Throughout this series, we’ve been exploring how the teaching techniques we use at Mentorhood Math, inspired by the highly successful Singapore Math method, focus on learning through intuition.
We refer to our students as “learners,” subtly encouraging them to see themselves as in charge of their own learning, rather than subordinate to instruction. We take our time, solidifying basic concepts before moving on to more advanced ones. We utilize visual tools, concrete objects, and fun to make learning more accessible and relatable to young minds. All of this helps students internalize what they are learning.
But what really is the difference between CPA learning (working with Concrete, Pictorial, and eventually Abstract representations of math) and rote training, also known as learning through repetition or spoon feeding? Are the differences that major? Are the advantages truly significant?
Leaving More than Potential
In much of the world, math is told rather than taught. Instructors state a new type of problem that the class will be tackling, and then go on to explain a series of mechanical steps to solve the problem.
Often, the example problems are stated in abstract, mathematical terms and are hardly connected to the real world at all. Ever heard a child say, “But when am I going to use this?” Perhaps you’ve said it yourself.
Once the mechanical steps have been sufficiently memorized by a sufficient percentage of the class, the real keeners are given the opportunity to apply the mechanics to word problems. Students have the added challenge of picking out relevant details, determining which operation they should use, and proceeding with the calculations.

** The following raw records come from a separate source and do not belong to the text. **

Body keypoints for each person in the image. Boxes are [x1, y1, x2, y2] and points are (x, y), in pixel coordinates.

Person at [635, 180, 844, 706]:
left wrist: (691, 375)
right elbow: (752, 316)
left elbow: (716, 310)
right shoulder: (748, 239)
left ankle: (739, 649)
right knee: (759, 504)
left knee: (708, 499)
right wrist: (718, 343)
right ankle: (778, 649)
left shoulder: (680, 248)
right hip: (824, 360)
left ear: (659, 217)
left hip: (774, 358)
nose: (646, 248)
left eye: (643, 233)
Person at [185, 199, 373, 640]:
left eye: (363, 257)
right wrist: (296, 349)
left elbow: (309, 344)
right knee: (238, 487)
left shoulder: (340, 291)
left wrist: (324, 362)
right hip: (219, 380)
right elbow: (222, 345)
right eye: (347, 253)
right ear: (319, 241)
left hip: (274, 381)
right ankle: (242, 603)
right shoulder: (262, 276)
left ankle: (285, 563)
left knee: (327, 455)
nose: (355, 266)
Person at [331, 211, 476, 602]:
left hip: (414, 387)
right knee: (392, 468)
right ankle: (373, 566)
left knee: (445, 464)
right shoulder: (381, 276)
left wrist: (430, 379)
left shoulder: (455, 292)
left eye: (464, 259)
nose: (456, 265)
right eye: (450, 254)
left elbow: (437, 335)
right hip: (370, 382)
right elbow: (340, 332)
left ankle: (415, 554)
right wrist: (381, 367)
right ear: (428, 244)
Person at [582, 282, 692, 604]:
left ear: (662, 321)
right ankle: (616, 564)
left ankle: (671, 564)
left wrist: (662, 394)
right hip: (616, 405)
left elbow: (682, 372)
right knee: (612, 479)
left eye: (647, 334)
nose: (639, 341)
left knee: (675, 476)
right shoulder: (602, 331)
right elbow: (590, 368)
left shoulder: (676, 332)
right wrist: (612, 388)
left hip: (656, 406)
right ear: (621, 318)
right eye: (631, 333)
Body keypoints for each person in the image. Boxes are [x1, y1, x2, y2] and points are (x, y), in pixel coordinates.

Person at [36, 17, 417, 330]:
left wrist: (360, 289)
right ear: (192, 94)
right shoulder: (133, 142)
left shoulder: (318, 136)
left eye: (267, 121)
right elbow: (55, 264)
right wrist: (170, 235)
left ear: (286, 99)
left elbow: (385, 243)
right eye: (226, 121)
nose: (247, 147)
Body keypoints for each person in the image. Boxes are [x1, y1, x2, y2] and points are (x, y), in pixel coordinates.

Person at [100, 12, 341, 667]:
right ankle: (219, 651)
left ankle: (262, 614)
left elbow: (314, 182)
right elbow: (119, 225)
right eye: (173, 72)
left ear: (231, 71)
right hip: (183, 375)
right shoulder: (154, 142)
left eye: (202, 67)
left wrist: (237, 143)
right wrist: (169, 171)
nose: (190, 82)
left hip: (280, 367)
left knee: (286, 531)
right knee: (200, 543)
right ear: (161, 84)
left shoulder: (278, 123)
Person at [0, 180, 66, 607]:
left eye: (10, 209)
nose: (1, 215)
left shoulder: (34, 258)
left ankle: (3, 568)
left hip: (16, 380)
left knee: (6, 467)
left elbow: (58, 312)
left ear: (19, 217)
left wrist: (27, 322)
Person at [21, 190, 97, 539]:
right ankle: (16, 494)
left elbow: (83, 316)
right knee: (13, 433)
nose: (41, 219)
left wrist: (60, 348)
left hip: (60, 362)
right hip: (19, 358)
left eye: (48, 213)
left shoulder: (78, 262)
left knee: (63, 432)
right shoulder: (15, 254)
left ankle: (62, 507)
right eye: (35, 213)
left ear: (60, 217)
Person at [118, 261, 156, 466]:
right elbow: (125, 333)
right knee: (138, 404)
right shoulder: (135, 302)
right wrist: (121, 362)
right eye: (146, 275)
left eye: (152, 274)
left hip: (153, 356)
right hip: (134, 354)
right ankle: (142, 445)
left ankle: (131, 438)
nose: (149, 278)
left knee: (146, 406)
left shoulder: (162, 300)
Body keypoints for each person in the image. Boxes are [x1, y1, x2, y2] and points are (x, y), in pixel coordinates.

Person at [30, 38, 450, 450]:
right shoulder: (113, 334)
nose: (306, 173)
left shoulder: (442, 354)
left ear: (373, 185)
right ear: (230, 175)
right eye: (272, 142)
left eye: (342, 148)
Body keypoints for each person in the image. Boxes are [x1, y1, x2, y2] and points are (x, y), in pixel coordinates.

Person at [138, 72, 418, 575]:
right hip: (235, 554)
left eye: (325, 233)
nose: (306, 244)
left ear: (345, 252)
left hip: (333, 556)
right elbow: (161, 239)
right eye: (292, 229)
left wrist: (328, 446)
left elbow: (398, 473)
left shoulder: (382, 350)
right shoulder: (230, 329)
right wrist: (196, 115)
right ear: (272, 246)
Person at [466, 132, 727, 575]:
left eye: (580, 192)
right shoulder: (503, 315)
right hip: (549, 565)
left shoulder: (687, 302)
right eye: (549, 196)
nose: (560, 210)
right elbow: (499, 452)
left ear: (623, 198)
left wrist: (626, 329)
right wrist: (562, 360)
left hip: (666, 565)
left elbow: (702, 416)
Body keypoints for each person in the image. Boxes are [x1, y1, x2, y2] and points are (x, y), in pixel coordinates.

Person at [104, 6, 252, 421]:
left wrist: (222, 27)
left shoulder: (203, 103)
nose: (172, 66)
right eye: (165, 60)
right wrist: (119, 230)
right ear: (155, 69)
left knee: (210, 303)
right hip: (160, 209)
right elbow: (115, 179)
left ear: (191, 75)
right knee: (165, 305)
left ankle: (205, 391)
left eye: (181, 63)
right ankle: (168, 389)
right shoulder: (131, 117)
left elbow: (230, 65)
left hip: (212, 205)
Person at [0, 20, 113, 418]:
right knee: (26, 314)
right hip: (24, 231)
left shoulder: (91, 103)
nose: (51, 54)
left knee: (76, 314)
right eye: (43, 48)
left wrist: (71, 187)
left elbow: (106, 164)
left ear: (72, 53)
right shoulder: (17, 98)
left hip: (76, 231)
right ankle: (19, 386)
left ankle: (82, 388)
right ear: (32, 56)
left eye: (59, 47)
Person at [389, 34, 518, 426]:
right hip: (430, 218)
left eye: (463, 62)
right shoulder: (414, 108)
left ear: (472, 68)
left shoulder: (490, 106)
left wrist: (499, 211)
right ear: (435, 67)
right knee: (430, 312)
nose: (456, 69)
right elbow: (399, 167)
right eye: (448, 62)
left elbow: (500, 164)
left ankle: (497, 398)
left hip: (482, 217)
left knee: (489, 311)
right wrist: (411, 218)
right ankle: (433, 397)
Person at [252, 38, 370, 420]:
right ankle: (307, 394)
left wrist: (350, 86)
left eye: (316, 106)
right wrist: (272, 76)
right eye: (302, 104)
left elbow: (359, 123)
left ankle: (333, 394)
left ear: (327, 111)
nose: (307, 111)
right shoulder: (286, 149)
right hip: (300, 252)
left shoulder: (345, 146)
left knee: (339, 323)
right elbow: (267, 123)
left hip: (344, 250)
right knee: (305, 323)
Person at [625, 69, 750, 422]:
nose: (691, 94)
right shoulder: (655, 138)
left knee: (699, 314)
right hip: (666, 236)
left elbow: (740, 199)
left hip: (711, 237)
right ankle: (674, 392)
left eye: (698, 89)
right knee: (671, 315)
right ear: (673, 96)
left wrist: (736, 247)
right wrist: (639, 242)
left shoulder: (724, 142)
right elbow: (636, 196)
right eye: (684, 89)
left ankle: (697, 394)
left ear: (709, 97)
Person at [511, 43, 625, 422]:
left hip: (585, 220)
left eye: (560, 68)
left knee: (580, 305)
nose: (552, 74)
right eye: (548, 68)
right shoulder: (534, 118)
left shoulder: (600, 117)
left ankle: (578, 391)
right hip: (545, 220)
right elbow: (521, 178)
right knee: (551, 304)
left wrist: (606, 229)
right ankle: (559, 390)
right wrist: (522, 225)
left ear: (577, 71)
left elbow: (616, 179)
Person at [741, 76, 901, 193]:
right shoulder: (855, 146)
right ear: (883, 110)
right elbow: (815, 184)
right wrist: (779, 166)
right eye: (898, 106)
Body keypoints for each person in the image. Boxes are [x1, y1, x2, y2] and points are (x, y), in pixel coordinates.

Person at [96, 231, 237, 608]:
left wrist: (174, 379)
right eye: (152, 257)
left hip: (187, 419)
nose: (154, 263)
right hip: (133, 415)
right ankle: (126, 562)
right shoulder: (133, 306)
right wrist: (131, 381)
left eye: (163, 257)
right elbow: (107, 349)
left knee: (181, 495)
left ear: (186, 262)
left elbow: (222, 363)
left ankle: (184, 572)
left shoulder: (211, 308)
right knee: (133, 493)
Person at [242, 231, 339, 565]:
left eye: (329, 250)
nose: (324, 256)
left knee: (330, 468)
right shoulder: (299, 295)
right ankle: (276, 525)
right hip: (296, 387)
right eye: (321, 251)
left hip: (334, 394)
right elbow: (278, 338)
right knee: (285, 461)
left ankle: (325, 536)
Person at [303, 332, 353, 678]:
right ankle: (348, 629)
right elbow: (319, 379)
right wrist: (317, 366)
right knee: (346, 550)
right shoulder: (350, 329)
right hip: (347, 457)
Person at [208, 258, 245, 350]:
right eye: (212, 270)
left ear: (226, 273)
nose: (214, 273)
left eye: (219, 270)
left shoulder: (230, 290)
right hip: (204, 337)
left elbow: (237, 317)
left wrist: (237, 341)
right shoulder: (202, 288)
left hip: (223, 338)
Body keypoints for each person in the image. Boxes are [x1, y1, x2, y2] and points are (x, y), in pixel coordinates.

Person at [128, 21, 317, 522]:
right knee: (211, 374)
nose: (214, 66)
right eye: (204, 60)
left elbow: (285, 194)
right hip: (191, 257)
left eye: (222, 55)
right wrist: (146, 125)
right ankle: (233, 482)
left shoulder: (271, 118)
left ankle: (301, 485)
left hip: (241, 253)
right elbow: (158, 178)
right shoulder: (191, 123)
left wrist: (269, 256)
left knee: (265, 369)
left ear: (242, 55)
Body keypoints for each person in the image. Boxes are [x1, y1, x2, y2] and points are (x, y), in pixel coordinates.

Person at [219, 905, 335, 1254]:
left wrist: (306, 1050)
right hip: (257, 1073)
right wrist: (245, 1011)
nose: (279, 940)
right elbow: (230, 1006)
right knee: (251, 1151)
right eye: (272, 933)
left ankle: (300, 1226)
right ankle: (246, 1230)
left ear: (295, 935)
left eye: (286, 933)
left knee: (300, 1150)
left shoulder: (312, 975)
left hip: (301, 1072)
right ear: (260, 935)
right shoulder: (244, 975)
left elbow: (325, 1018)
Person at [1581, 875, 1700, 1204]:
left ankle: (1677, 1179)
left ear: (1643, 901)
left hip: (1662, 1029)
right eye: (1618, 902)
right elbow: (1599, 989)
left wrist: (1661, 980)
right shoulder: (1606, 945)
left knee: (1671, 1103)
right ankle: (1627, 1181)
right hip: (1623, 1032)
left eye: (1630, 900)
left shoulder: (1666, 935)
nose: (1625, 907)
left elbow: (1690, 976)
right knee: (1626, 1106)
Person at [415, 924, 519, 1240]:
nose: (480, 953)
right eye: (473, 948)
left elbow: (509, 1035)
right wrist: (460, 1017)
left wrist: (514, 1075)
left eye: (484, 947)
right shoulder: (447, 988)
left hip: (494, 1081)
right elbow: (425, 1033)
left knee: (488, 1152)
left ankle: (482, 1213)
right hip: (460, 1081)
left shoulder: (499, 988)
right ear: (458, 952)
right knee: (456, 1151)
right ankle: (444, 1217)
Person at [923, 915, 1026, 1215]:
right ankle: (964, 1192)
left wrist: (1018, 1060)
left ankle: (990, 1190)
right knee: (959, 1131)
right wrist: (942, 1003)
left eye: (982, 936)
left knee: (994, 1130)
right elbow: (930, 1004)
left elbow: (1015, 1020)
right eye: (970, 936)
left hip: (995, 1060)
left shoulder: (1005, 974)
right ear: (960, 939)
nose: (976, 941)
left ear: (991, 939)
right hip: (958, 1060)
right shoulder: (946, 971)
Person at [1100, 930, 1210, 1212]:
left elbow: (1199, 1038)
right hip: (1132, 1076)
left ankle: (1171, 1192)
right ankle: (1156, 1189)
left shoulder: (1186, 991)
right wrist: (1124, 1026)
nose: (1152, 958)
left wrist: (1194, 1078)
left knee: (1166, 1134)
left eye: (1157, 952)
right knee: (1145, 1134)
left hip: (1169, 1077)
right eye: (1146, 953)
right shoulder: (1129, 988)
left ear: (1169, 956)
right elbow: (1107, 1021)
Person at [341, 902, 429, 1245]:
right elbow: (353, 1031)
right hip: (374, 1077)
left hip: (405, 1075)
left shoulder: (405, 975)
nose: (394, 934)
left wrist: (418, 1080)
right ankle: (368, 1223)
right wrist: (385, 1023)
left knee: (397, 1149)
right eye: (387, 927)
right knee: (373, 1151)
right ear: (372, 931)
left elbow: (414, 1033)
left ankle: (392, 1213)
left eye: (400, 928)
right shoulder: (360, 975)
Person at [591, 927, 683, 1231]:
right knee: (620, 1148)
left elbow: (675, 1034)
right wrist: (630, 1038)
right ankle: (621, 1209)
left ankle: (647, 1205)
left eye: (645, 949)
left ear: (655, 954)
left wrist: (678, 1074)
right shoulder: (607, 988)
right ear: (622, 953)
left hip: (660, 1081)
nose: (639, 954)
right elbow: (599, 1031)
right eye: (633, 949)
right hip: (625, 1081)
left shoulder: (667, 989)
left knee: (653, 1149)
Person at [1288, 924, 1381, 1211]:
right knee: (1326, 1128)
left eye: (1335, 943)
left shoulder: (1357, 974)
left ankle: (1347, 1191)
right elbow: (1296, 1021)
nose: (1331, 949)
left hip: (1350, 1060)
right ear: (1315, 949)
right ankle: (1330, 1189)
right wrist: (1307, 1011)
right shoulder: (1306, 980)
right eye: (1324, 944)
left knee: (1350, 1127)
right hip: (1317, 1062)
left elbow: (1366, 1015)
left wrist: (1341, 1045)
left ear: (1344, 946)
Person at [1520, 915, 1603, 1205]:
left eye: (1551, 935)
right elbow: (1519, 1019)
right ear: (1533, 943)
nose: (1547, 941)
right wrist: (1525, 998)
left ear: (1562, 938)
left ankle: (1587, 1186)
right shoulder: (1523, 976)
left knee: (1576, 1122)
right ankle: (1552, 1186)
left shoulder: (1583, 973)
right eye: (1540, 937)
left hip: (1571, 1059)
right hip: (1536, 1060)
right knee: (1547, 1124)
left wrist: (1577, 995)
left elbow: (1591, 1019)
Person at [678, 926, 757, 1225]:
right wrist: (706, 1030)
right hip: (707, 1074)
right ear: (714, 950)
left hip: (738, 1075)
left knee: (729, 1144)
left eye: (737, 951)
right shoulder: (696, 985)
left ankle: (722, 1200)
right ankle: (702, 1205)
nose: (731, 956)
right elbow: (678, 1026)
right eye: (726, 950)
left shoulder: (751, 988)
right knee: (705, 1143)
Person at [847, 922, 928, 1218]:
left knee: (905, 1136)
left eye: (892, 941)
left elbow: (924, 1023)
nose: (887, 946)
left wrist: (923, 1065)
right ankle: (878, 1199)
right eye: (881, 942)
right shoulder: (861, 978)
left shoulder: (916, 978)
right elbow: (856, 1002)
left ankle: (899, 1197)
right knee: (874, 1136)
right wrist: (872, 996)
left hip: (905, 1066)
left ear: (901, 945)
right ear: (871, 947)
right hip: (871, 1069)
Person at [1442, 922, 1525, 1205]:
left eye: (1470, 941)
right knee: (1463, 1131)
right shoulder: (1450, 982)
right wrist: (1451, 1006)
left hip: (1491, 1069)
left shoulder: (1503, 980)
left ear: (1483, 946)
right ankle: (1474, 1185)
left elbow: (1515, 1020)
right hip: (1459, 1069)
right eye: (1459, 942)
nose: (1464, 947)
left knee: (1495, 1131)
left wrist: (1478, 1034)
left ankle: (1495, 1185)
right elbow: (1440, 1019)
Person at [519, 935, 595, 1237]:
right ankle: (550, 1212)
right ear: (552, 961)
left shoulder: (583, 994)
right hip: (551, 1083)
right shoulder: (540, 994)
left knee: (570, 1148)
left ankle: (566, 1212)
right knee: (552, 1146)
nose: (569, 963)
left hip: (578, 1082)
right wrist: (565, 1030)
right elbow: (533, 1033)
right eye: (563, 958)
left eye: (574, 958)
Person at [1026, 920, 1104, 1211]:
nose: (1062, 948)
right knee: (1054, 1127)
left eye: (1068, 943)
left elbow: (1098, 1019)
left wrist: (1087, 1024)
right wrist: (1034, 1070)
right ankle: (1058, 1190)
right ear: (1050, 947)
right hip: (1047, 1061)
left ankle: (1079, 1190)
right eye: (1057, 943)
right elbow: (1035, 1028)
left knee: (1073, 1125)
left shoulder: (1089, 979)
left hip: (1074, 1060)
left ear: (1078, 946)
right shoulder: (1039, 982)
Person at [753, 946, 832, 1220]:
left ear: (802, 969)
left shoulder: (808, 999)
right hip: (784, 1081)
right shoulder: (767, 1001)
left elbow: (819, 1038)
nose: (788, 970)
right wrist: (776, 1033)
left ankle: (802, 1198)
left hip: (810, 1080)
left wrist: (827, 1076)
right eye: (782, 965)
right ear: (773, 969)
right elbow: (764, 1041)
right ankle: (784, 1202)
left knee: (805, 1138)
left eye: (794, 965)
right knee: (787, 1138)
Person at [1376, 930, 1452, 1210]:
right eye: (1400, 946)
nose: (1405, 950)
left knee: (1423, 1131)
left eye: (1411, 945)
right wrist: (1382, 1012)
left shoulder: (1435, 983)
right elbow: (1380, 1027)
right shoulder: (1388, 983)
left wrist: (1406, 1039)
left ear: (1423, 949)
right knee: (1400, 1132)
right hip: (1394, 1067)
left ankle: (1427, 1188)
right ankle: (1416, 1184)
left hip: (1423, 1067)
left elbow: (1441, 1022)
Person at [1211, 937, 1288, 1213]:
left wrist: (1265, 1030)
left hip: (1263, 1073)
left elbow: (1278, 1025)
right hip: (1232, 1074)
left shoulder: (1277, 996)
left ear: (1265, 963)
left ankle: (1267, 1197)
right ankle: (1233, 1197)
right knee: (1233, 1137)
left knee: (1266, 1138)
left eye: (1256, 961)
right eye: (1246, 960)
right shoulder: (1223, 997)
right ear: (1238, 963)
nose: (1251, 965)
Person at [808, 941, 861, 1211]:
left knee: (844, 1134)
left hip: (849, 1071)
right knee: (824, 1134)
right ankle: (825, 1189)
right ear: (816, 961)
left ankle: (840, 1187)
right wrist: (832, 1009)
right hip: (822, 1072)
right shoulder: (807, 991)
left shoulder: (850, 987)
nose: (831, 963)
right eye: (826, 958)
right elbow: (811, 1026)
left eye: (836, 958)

The rest of the class is left stumbling, puzzling over which number goes where in the formula and trying not to invert steps while asking themselves in frustration, “Why on earth is Joan wasting time calculating where her baseball will land at all? Just hit it!”
Rote learning leaves more than potential for understanding, connection to the real world, and appreciation for math in daily life on the plate. Rote learning often leaves a lot of its learners behind.
Lap It Up or Be Lapped
In much of the world, courses race through math concepts at top speed. This is understandable: regional, national, and global mathematical standards have ever-growing standardized lists of concepts that should be mastered in order to compare the performance of one particular group of students to another.
This causes an interesting dynamic of quantity over quality in the classroom: teachers must emphasize getting through a certain number of topics and hope the students keep up.
As a result, math is often taught abstractly, with mechanics and symbols and numbers and letters being the only experience with math many students have. Teachers are tasked with connecting math to the real world, but this is seen almost as superfluous to knowing the mechanics. Students learn for the sake of learning—or, more accurately, memorize for the sake of learning, without understanding why. Those that do not have a naturally abstract mind will have trouble following and executing, while those that can pick up mechanics are at an advantage. This is why we see students label themselves into two groups: “good at math” and “bad at math.”
Fostering Independence
The problem with rote or mechanical training is that it takes independent decision making out of mathematical discovery. Students are given a problem and a set of steps to solve it and taught to look for identical circumstances in which to put their memorized steps into practice.
This is different from the way that math was first developed. People started with real world problems that they needed solutions for. They discovered universal mathematical truths as they came up against dilemmas, and used abstract language—numbers and symbols—as a way to efficiently represent and extrapolate these truths.
Abstract math language evolved as an efficient way to represent real-world needs for math. In short, it was an eventual destination on the journey of mathematical inquiry. With rote learning, this “destination” is used as a starting point. Students rehearse answers without any real investment in the problem: they are spoon fed, when they don’t even know they are hungry.
The Link Between Independence and Discovery Math is about discovery. It’s about representing the world through awe-inspiring universal truths and finding information that we need to make decisions. It’s about solving problems one dilemma at a time, using arithmetic tools at our disposal to learn and create. Taking an intuitive approach to math enables us to make decisions along the way that we think will drive us closer to the answer we’re looking for.
At Mentorhood Math, time is on our side. We with little mathematicians to understand the simple problems they face in class. We make sure that they are involved every step of the way in determining how a problem should be solved, and we don’t leave students behind.
Students who have studied at Mentorhood Math are gifted with understanding on a very foundational level, so that they are not only set up to pick up more advanced concepts, but they also understand the why they are doing what they are doing. We are equipping them with tools and growing their confidence that they can apply the right tool for the job.